Metadata-Version: 2.1
Name: dagster
Version: 0.1.7
Summary: Dagster is an opinionated pipeline runner.
Home-page: https://github.com/dagster-io/dagster
Author: Elementl
Author-email: schrockn@elementl.com
License: Apache-2.0
Description: Dagster
        =======
        
        .. docs-include
        
        Dagster is a library that helps you organize, run and test your data processing pipelines. Instead of writing ad-hoc data processing script, Dagster encourages separating data input, data processing and data output, as well as separating your processing in several steps.
        
        
        The core abstraction in Dagster is a **Solid**, a logical unit of computation in a data pipeline. At its core a Solid is a coarse-grained pure function. It takes multiple inputs, performs a computation, produces an output. Inputs can either be received from outputs from upstream solids in the pipeline or external sources (e.g. files). Likewise, outputs from the transform can either be flowed to downstream solids or materialized (e.g. to a file in an object store) so that it can be inspected or accessed by an external system.
        
        Solid formally separates the notion of inputs, outputs, the core transform. The core goal of this is cleanly and clearly separate the domain logic of each transform and its operational environments. This  allows solids or pipelines of solids to easily be executable in a number of environments: unit-testing, local development, integration tests, CI/CD, staging environments, production environments, and so on and so forth.
        
        Alongside with the core abstraction, Dagster provides helpers to create Solids that operate on Pandas dataframes and SQL databases.
        
        Example
        -------
        
        
        
        .. code-block:: python
        
        
          import pandas as pd
          import dagster.core
          from dagster.core.definitions import (
              InputDefinition,
              OutputDefinition
          )
          from dagster.core.decorators import (
              solid,
              source,
              materialization,
          )
        
          # Sources define *how* to get data. Let's define a source that
          # reads a CSV file and returns a pandas dataframe
          @source(
              # Name of the source
              name="CSV",
              # What arguments it should get from environment
              argument_def_dict={'path': ArgumentDefinition(dagster.core.types.Path) })
          )
          def csv_to_dataframe_source(path):
              return pd.read_csv(path)
        
          # Materializations define how to convert a transform result
          # into an artifact, for example a file. Let's define one that
          # outputs a CSV file. Note that materializations that are
          # defined for solids are optional, and are only triggered if
          # environment says so
          @materialization(
              # Name of the materialization
              name="CSV",
              # What arguments it should get from environment
              argument_def_dict={'path': ArgumentDefinition(dagster.core.types.Path) })
          )
          def dataframe_to_csv_materialization(data, path):
              data.to_csv(path)
        
          # Solids can be created by annotating transform function with
          # a decorator
          @solid(
              # Solid inputs define arguments passed to transform function
              inputs=[
                  InputDefinition(
                      name='num',
                      # Inputs can have sources.
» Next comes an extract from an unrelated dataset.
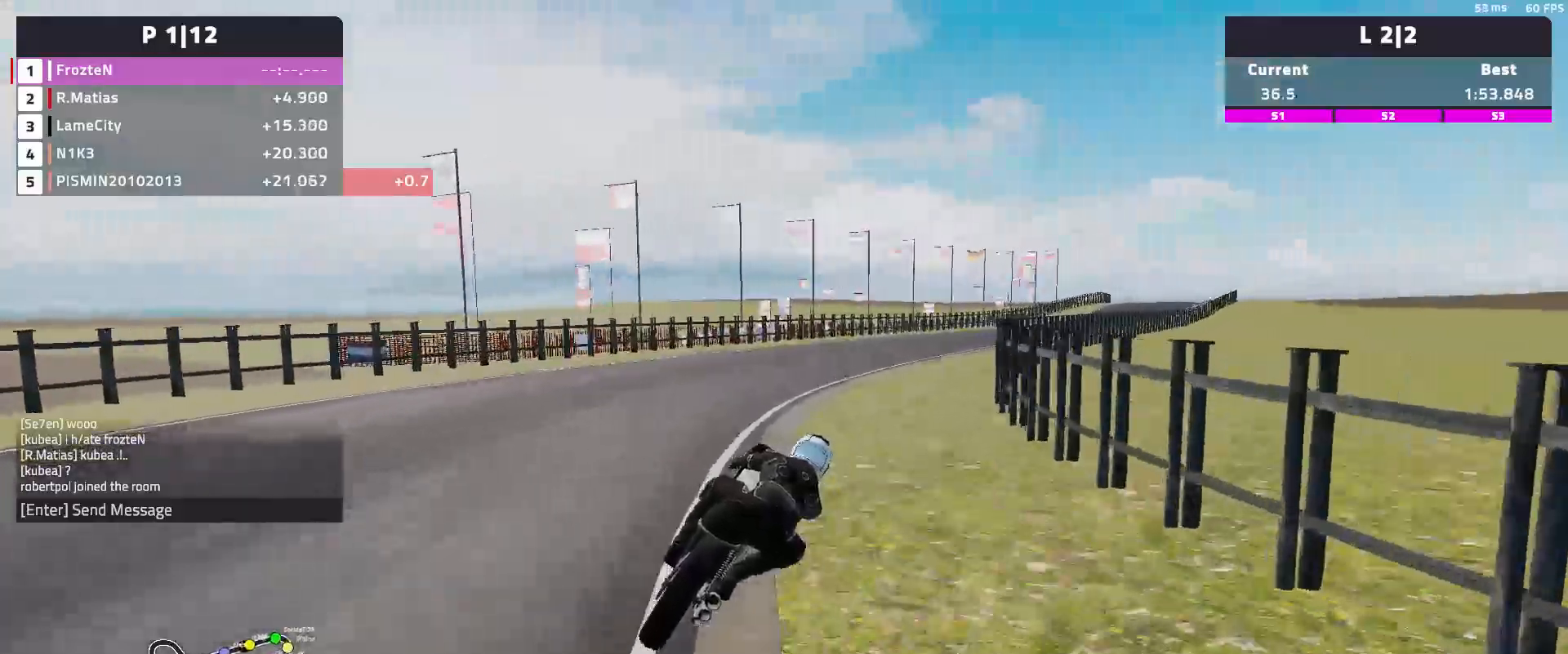
{"buttons": ["R2"], "left_stick": "right", "events": []}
While inputs define
                      # *what* transform should receive, sources define
                      # *how* this data should be retrieved
                      sources=[csv_to_dataframe_source]
                  )
              ],
              # Solid output determines what solid should return.
              output=OutputDefinition(materializations=[
                  dataframe_to_csv_materialization,
              ])
          )
          def sum_solid(num):
              sum_df = num.copy()
              # Here we add a new column to dataframe to sum up num1 and
              # num2 columns
              sum_df['sum'] = sum_df['num1'] + sum_df['num2']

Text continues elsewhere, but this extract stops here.